Multimodal Intention Prediction in Assistive Robotics

Lead Research Organisation: Imperial College London
Department Name: Electrical and Electronic Engineering


Humans display the innate ability to accurately identify the intentions of others simply from perceiving their actions. Two biological characteristics that possibly contribute to this predictive ability are the concepts of multisensory integration and internal models. Multisensory integration refers to our brain's simultaneous processing of an array of sensory inputs, such as visual stimuli, for the purpose of constructing a robust multimodal percept. On the other hand, internal models are neural functions that anticipate the resulting behaviour of perceived actions based on internal simulations of our own sensory-motor repertoire of actions.

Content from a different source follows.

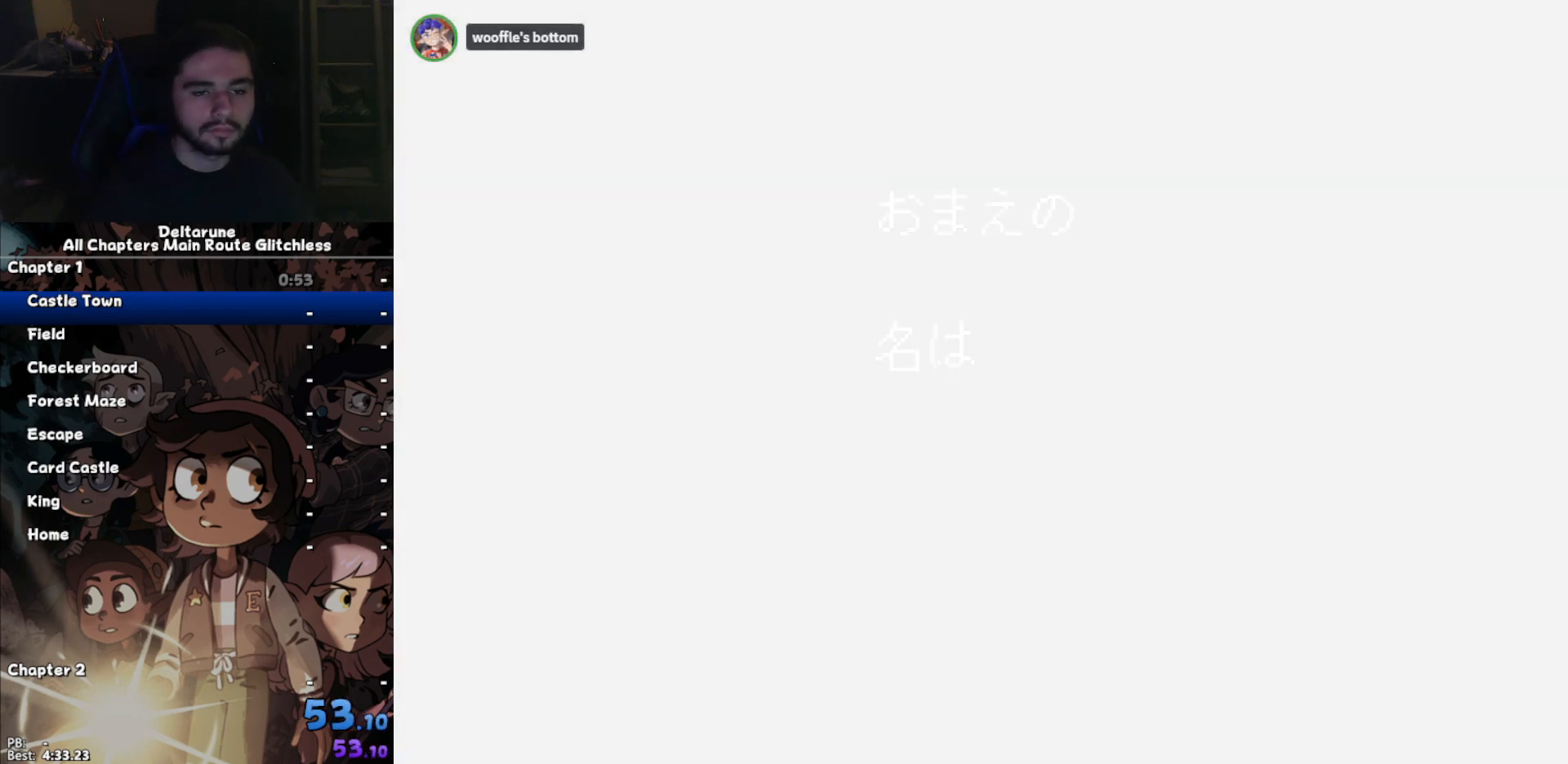
{"keys": ["ctrl", "shift"], "events": []}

Motivated by these neural mechanisms of humans, a multimodal intention prediction framework is proposed for robot-assisted mobility. The framework consists of multiple artificial internal models that are operating in parallel to recognise the motor command of a human, given the interacting robot's multimodal sensory observations. Each of these models captures a representation of the observed behaviour using a probabilistic algorithm for inference and learning, known as variational autoencoding. This algorithm exploits a data-driven approach to fit an approximate latent distribution over any arbitrary input observations, which can subsequently be used at runtime to infer the most probable motor command. Upon internal recognition of this command, the robot then predicts the likely outcome of executing this action according to the kinematic constraints of the mobile base.

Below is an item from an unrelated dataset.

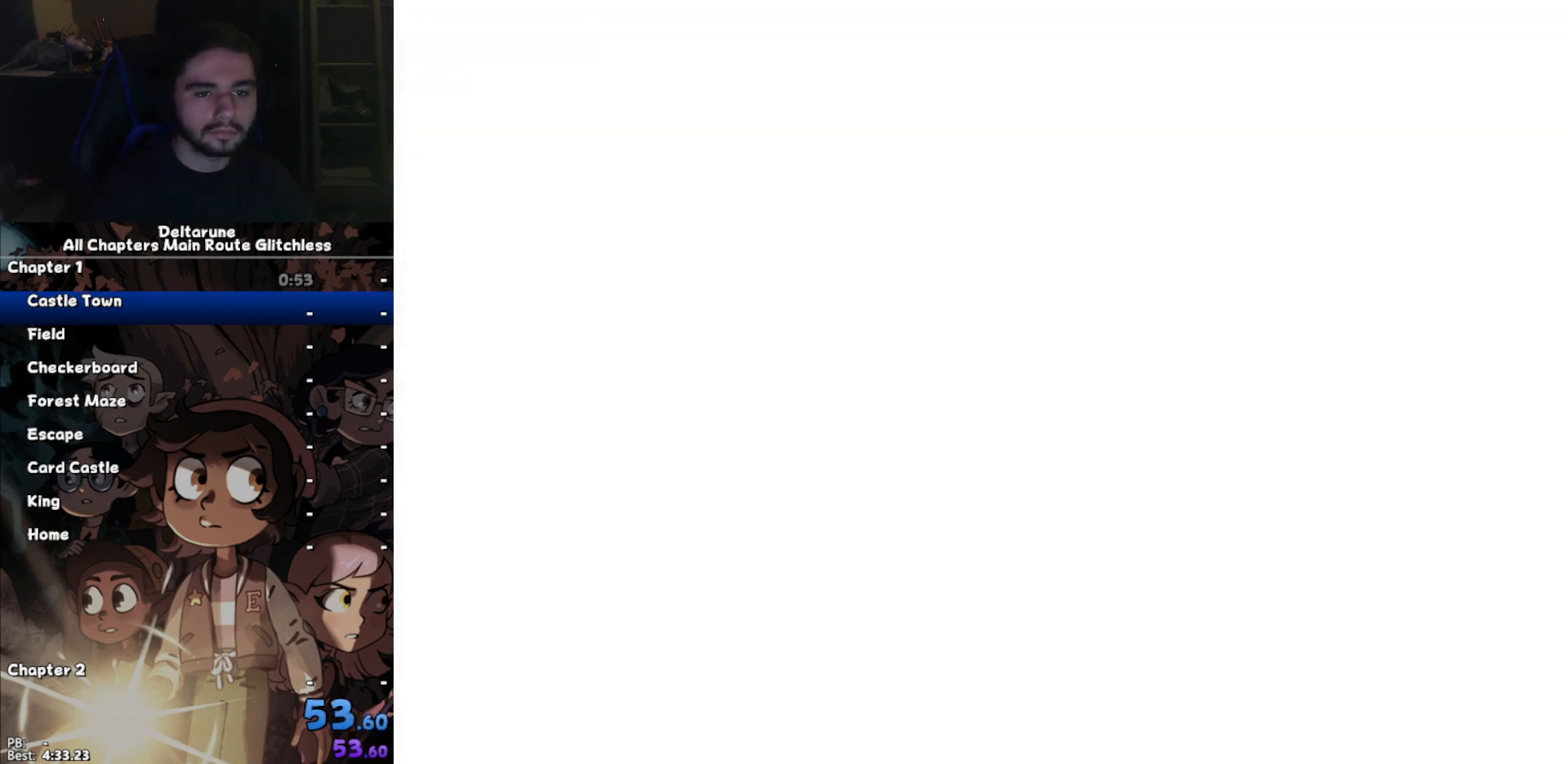
{"keys": ["ctrl", "shift"], "events": []}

To exemplify a use-case of this proposal via an application, the framework can be situated in a robotic wheelchair setting. Robotic wheelchairs have the potential to offer disabled individuals with an augmented means of independence. However, administering such assistance for independent mobility is a complex task, primarily due to the diverse, noisy and unpredictable input signals of patients with severe disability. As a result, a component that can accurately predict the intended path of a user is a vital addition to the development of these wheelchairs. In this context, sensory observations can include the state of the patient and environment, whilst output actions are either joystick commands to issue motor control or designated poses on a map to navigate towards.

In developing this intention prediction framework, this research seeks to provide two novel contributions: an examination of the role of eye gaze as a sensory input to this framework, as well as an investigation into how best to explain the prediction to the interacting person. At present, the tools used to explore these questions on the aforementioned wheelchair application are a wearable eye tracker and an augmented reality headset, respectively. By incorporating eye movements into the robot's intention prediction module and providing graphical cues via augmented reality to inform the user on the inner workings of the artificial intelligence, this PhD project hopes to create a seamless collaboration between the two interacting agents.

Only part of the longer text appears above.